BEGIN DATA EXCERPTS

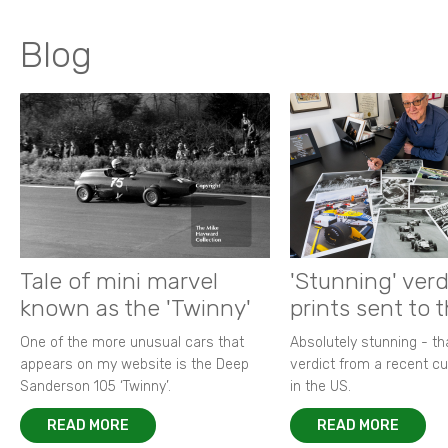
Blog
Tale of mini marvel
'Stunning' verd
known as the 'Twinny'
prints sent to 
One of the more unusual cars that
Absolutely stunning - t
appears on my website is the Deep
verdict from a recent 
Sanderson 105 ‘Twinny’.
in the US.
READ MORE
READ MORE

END DATA EXCERPTS

TASK TO COMPLETE: With the pictures omitted, reproduce the records in full and exactly.

RESPONSE TO THE EXERCISE:
Blog
Tale of mini marvel
'Stunning' verd
known as the 'Twinny'
prints sent to 
One of the more unusual cars that
Absolutely stunning - t
appears on my website is the Deep
verdict from a recent 
Sanderson 105 ‘Twinny’.
in the US.
READ MORE
READ MORE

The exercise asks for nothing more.